Random-phase-approximation-based correlation energy functionals: Benchmark results for atoms

TL;DR

This paper evaluates and benchmarks various extensions of the random phase approximation (RPA) for atomic correlation energies in density functional theory, demonstrating improved accuracy over the unmodified RPA.

Contribution

It introduces and assesses three simple extensions of RPA, providing benchmark results and numerical techniques for more accurate correlation energy calculations.

Findings

Extensions (a) and (c) improve correlation and ionization energy predictions.

Highly converged RPA data serve as benchmarks for future studies.

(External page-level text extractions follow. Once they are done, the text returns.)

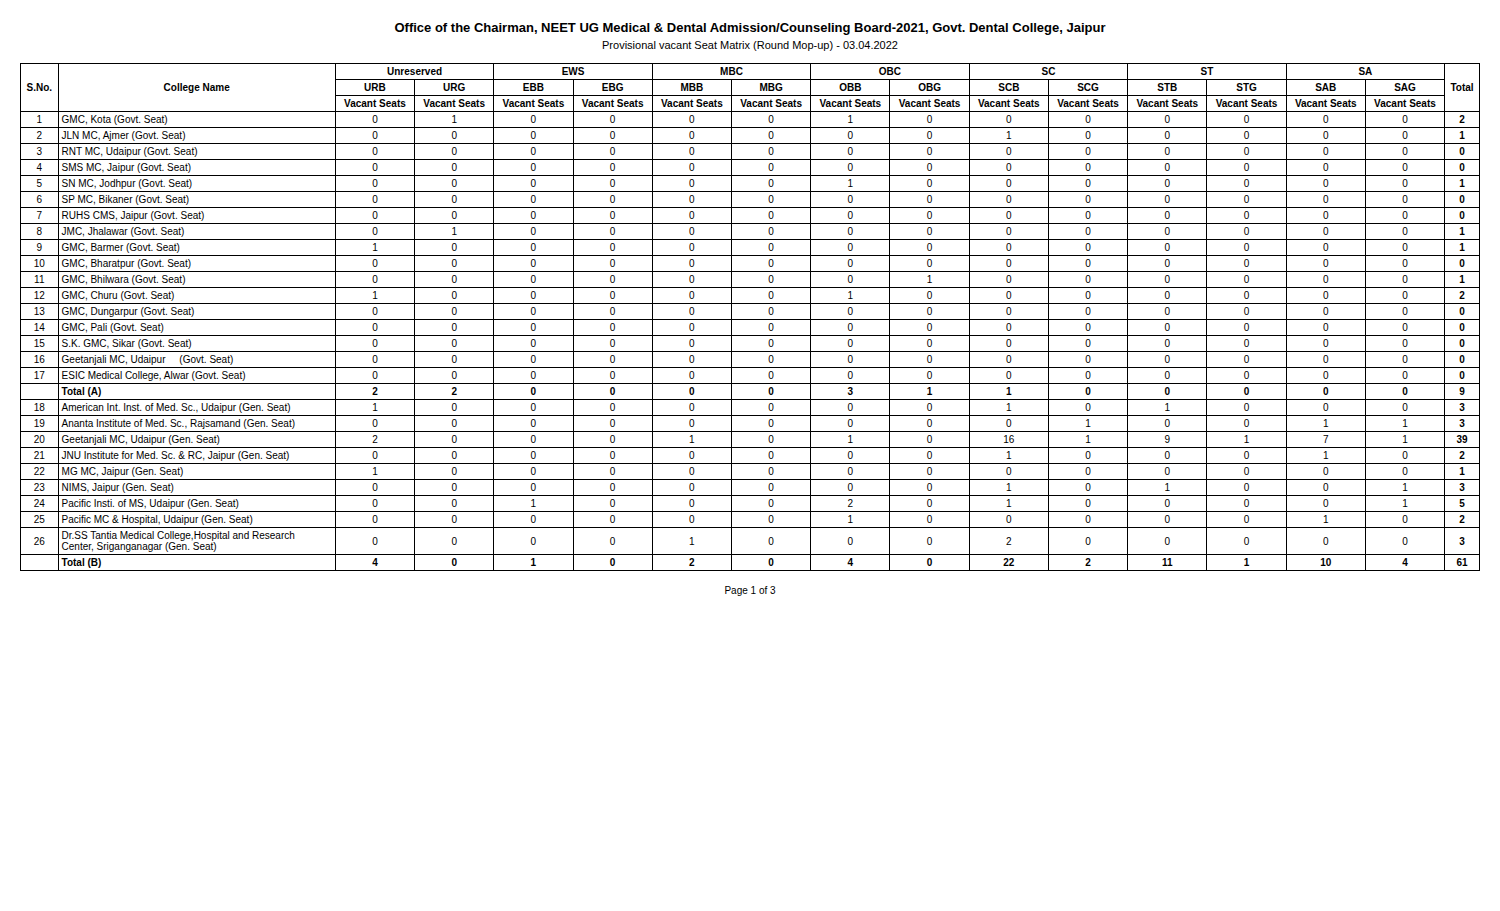Office of the Chairman, NEET UG Medical & Dental Admission/Counseling Board-2021, Govt. Dental College, Jaipur
Provisional vacant Seat Matrix (Round Mop-up) - 03.04.2022
| S.No. | College Name | Unreserved | EWS | MBC | OBC | SC | ST | SA | Total |
| --- | --- | --- | --- | --- | --- | --- | --- | --- | --- |
| URB | URG | EBB | EBG | MBB | MBG | OBB | OBG | SCB | SCG | STB | STG | SAB | SAG |
| Vacant Seats | Vacant Seats | Vacant Seats | Vacant Seats | Vacant Seats | Vacant Seats | Vacant Seats | Vacant Seats | Vacant Seats | Vacant Seats | Vacant Seats | Vacant Seats | Vacant Seats | Vacant Seats |
| 1 | GMC, Kota (Govt. Seat) | 0 | 1 | 0 | 0 | 0 | 0 | 1 | 0 | 0 | 0 | 0 | 0 | 0 | 0 | 2 |
| 2 | JLN MC, Ajmer (Govt. Seat) | 0 | 0 | 0 | 0 | 0 | 0 | 0 | 0 | 1 | 0 | 0 | 0 | 0 | 0 | 1 |
| 3 | RNT MC, Udaipur (Govt. Seat) | 0 | 0 | 0 | 0 | 0 | 0 | 0 | 0 | 0 | 0 | 0 | 0 | 0 | 0 | 0 |
| 4 | SMS MC, Jaipur (Govt. Seat) | 0 | 0 | 0 | 0 | 0 | 0 | 0 | 0 | 0 | 0 | 0 | 0 | 0 | 0 | 0 |
| 5 | SN MC, Jodhpur (Govt. Seat) | 0 | 0 | 0 | 0 | 0 | 0 | 1 | 0 | 0 | 0 | 0 | 0 | 0 | 0 | 1 |
| 6 | SP MC, Bikaner (Govt. Seat) | 0 | 0 | 0 | 0 | 0 | 0 | 0 | 0 | 0 | 0 | 0 | 0 | 0 | 0 | 0 |
| 7 | RUHS CMS, Jaipur (Govt. Seat) | 0 | 0 | 0 | 0 | 0 | 0 | 0 | 0 | 0 | 0 | 0 | 0 | 0 | 0 | 0 |
| 8 | JMC, Jhalawar (Govt. Seat) | 0 | 1 | 0 | 0 | 0 | 0 | 0 | 0 | 0 | 0 | 0 | 0 | 0 | 0 | 1 |
| 9 | GMC, Barmer (Govt. Seat) | 1 | 0 | 0 | 0 | 0 | 0 | 0 | 0 | 0 | 0 | 0 | 0 | 0 | 0 | 1 |
| 10 | GMC, Bharatpur (Govt. Seat) | 0 | 0 | 0 | 0 | 0 | 0 | 0 | 0 | 0 | 0 | 0 | 0 | 0 | 0 | 0 |
| 11 | GMC, Bhilwara (Govt. Seat) | 0 | 0 | 0 | 0 | 0 | 0 | 0 | 1 | 0 | 0 | 0 | 0 | 0 | 0 | 1 |
| 12 | GMC, Churu (Govt. Seat) | 1 | 0 | 0 | 0 | 0 | 0 | 1 | 0 | 0 | 0 | 0 | 0 | 0 | 0 | 2 |
| 13 | GMC, Dungarpur (Govt. Seat) | 0 | 0 | 0 | 0 | 0 | 0 | 0 | 0 | 0 | 0 | 0 | 0 | 0 | 0 | 0 |
| 14 | GMC, Pali (Govt. Seat) | 0 | 0 | 0 | 0 | 0 | 0 | 0 | 0 | 0 | 0 | 0 | 0 | 0 | 0 | 0 |
| 15 | S.K. GMC, Sikar (Govt. Seat) | 0 | 0 | 0 | 0 | 0 | 0 | 0 | 0 | 0 | 0 | 0 | 0 | 0 | 0 | 0 |
| 16 | Geetanjali MC, Udaipur (Govt. Seat) | 0 | 0 | 0 | 0 | 0 | 0 | 0 | 0 | 0 | 0 | 0 | 0 | 0 | 0 | 0 |
| 17 | ESIC Medical College, Alwar (Govt. Seat) | 0 | 0 | 0 | 0 | 0 | 0 | 0 | 0 | 0 | 0 | 0 | 0 | 0 | 0 | 0 |
| | Total (A) | 2 | 2 | 0 | 0 | 0 | 0 | 3 | 1 | 1 | 0 | 0 | 0 | 0 | 0 | 9 |
| 18 | American Int. Inst. of Med. Sc., Udaipur (Gen. Seat) | 1 | 0 | 0 | 0 | 0 | 0 | 0 | 0 | 1 | 0 | 1 | 0 | 0 | 0 | 3 |
| 19 | Ananta Institute of Med. Sc., Rajsamand (Gen. Seat) | 0 | 0 | 0 | 0 | 0 | 0 | 0 | 0 | 0 | 1 | 0 | 0 | 1 | 1 | 3 |
| 20 | Geetanjali MC, Udaipur (Gen. Seat) | 2 | 0 | 0 | 0 | 1 | 0 | 1 | 0 | 16 | 1 | 9 | 1 | 7 | 1 | 39 |
| 21 | JNU Institute for Med. Sc. & RC, Jaipur (Gen. Seat) | 0 | 0 | 0 | 0 | 0 | 0 | 0 | 0 | 1 | 0 | 0 | 0 | 1 | 0 | 2 |
| 22 | MG MC, Jaipur (Gen. Seat) | 1 | 0 | 0 | 0 | 0 | 0 | 0 | 0 | 0 | 0 | 0 | 0 | 0 | 0 | 1 |
| 23 | NIMS, Jaipur (Gen. Seat) | 0 | 0 | 0 | 0 | 0 | 0 | 0 | 0 | 1 | 0 | 1 | 0 | 0 | 1 | 3 |
| 24 | Pacific Insti. of MS, Udaipur (Gen. Seat) | 0 | 0 | 1 | 0 | 0 | 0 | 2 | 0 | 1 | 0 | 0 | 0 | 0 | 1 | 5 |
| 25 | Pacific MC & Hospital, Udaipur (Gen. Seat) | 0 | 0 | 0 | 0 | 0 | 0 | 1 | 0 | 0 | 0 | 0 | 0 | 1 | 0 | 2 |
| 26 | Dr.SS Tantia Medical College,Hospital and Research Center, Sriganganagar (Gen. Seat) | 0 | 0 | 0 | 0 | 1 | 0 | 0 | 0 | 2 | 0 | 0 | 0 | 0 | 0 | 3 |
| | Total (B) | 4 | 0 | 1 | 0 | 2 | 0 | 4 | 0 | 22 | 2 | 11 | 1 | 10 | 4 | 61 |
Page 1 of 3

Numerical techniques developed are useful for complex systems.

Abstract

The random phase approximation (RPA) for the correlation energy functional of density functional theory has recently attracted renewed interest. Formulated in terms of the Kohn-Sham (KS) orbitals and eigenvalues, it promises to resolve some of the fundamental limitations of the local density and generalized gradient approximations, as for instance their inability to account for dispersion forces. First results for atoms, however, indicate that the RPA overestimates correlation effects as much as the orbital-dependent functional obtained by a second order perturbation expansion on the basis of the KS Hamiltonian. In this contribution, three simple extensions of the RPA are examined, (a) its augmentation by an LDA for short-range correlation, (b) its combination with the second order exchange term, and (c) its combination with a partial resummation of the perturbation series including the second order exchange. It is found that the ground state and correlation energies as well as the ionization potentials resulting from the extensions (a) and (c) for closed sub-shell atoms are clearly superior to those obtained with the unmodified RPA. Quite some effort is made to ensure highly converged RPA data, so that the results may serve as benchmark data. The numerical techniques developed in this context, in particular for the inherent frequency integration, should also be useful for applications of RPA-type functionals to more complex systems.